- Poster
- Directed by: K. S. Gopalakrishnan
- Screenplay by: K. S. Gopalakrishnan
- Story by: Gomathi Subramaniyam
- Produced by: K. S. Gopalakrishnan
- Starring: Gemini Ganesan B. Saroja Devi Ravichandran
- Cinematography: K. S. Prasad
- Music by: M. S. Viswanathan
- Production company: Chitra Productions
- Release date: 29 October 1970;
- Country: India
- Language: Tamil

= Malathi (film) =

1970 film by K. S. Gopalakrishnan

Malathi (/mɑːləθi/) is a 1970 Indian Tamil-language drama film written, produced and directed by K. S. Gopalakrishnan. The film stars Gemini Ganesan, B. Saroja Devi and Ravichandran.
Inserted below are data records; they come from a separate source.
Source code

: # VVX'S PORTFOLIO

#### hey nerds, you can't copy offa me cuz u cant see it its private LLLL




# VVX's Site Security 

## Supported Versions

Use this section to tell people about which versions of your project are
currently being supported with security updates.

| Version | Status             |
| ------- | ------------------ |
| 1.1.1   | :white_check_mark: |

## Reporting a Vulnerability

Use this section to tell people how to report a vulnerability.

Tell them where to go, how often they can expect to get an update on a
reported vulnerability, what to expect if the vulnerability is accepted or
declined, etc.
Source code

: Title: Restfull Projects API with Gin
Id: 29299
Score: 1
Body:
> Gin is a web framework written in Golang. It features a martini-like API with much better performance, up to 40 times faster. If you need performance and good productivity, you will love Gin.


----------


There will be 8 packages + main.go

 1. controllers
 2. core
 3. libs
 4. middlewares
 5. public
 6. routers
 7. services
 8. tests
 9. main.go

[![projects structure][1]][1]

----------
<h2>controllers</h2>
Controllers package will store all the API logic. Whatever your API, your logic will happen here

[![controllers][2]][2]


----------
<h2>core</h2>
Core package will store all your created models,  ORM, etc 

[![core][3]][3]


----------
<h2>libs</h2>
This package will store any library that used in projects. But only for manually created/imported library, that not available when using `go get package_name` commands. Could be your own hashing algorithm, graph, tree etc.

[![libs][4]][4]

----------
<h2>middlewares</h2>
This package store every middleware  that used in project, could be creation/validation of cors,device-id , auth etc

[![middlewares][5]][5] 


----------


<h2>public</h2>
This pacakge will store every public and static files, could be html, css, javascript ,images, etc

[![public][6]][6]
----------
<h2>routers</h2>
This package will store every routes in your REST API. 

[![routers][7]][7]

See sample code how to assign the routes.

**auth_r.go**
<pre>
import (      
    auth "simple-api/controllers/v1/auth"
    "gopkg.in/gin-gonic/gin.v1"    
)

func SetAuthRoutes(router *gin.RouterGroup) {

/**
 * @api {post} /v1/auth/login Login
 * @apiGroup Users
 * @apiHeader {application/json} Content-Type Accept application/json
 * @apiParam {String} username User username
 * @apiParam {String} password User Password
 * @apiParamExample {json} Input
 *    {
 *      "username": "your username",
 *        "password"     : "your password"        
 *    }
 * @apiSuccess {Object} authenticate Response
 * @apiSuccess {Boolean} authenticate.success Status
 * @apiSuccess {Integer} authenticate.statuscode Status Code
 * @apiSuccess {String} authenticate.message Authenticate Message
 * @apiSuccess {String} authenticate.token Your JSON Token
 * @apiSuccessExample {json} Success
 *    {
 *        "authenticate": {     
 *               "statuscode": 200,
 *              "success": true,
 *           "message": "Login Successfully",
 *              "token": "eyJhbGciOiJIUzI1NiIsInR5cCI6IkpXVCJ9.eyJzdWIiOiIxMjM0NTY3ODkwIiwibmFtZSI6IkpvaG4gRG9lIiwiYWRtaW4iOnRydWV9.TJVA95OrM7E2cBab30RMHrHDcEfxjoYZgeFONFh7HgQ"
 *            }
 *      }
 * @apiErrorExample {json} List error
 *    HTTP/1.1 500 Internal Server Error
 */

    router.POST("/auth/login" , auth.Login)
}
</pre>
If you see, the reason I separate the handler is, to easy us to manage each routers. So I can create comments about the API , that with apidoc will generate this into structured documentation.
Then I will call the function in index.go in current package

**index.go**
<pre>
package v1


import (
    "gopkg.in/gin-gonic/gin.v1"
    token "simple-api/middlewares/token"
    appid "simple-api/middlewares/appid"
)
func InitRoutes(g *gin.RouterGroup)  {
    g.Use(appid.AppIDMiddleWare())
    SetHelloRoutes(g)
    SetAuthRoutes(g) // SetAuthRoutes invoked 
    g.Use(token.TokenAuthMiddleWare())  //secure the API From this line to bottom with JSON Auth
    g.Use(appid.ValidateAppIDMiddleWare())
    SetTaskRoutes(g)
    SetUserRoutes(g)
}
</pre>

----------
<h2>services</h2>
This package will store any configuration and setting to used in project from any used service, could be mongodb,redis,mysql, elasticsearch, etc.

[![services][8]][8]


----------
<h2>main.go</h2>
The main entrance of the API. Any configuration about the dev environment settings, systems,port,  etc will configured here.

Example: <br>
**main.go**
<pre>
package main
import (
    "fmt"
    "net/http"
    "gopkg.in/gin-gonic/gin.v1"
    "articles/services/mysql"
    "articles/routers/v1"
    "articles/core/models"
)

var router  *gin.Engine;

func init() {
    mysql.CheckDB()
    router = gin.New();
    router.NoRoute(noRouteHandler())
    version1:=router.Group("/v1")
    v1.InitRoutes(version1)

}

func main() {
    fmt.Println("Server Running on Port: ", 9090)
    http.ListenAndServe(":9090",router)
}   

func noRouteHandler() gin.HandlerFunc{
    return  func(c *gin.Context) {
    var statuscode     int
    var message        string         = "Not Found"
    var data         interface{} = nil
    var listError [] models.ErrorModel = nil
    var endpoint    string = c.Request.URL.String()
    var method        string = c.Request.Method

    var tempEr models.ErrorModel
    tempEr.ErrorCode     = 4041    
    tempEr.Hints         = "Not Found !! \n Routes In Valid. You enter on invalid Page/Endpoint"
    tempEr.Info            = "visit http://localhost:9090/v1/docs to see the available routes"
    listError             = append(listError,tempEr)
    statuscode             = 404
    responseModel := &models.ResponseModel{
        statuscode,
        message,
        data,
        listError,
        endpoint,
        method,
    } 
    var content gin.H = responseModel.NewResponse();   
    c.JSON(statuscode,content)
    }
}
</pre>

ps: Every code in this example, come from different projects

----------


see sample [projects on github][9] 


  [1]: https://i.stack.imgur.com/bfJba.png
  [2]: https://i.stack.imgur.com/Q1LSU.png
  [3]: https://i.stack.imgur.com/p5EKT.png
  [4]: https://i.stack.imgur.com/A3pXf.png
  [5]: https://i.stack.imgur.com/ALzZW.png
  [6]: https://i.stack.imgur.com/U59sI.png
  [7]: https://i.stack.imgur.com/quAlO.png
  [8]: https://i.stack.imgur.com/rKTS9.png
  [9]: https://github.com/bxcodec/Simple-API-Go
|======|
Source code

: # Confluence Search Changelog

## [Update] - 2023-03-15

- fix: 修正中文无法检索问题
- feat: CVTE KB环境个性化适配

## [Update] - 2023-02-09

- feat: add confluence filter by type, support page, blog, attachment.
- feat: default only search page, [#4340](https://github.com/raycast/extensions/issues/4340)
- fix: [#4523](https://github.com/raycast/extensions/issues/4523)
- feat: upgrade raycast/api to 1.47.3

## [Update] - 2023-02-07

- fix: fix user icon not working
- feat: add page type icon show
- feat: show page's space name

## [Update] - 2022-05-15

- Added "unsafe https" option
It was released on 29 October 1970.

== Plot ==

Malathi, a young woman from a wealthy family, pursues MBBS in a medical college, where she meets Balu, a senior student. They fall in love, but due to her family's circumstances, they are unable to marry; Malathi ends up marrying Rajan, a relative, who is addicted to drinking and drugs. She decides to reform him, and the rest of the film deals with whether she succeeds in her endeavour or not.

== Production ==
Malathi was produced and directed by K. S. Gopalakrishnan. The screenplay, written by him, was based on a story by Gomathi Subramaniam. Cinematography was handled by K. S. Prasad.

== Soundtrack ==
The soundtrack was composed by M. S. Viswanathan, who was assisted by Govardhanam and Joseph Krishna. The lyrics were written by Kannadasan.

Track listing
| No. | Title | Singer(s) | Length |
|---|---|---|---|
| 1. | "Chit Chit" | S. P. Balasubrahmanyam, P. Susheela |  |
| 2. | "Karpanaiyo" | S. P. Balasubrahmanyam, P. Susheela |  |
| 3. | "Enge En" | T. M. Soundararajan, L. R. Eswari |  |

== Release and reception ==
The film was released on 29 October 1970, and became moderately successful.